- **AVAILABLE RECORDS**:
▼▼▼

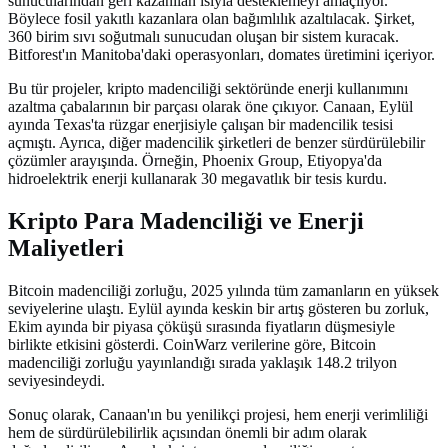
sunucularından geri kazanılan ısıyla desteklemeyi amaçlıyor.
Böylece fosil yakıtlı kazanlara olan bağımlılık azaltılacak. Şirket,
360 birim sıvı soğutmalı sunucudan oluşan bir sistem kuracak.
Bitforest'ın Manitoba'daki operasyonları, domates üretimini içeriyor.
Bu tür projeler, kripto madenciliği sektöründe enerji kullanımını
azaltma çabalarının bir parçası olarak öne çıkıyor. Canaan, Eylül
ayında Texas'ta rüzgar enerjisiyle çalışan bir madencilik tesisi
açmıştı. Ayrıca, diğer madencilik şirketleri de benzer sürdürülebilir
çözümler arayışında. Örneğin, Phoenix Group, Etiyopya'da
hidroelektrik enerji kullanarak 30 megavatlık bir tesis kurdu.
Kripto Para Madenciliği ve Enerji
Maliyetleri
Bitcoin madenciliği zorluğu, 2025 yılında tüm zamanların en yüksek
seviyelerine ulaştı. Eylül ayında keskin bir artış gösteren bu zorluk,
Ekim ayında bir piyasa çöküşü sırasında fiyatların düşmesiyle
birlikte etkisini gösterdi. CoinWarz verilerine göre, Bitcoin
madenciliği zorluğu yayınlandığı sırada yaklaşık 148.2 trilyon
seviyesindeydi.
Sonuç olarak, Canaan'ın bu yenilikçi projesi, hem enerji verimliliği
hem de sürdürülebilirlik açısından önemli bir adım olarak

▲▲▲

Copy each line of the records containing the string "Bitcoin".

- **TASK ANSWER**:
Bitcoin madenciliği zorluğu, 2025 yılında tüm zamanların en yüksek
birlikte etkisini gösterdi. CoinWarz verilerine göre, Bitcoin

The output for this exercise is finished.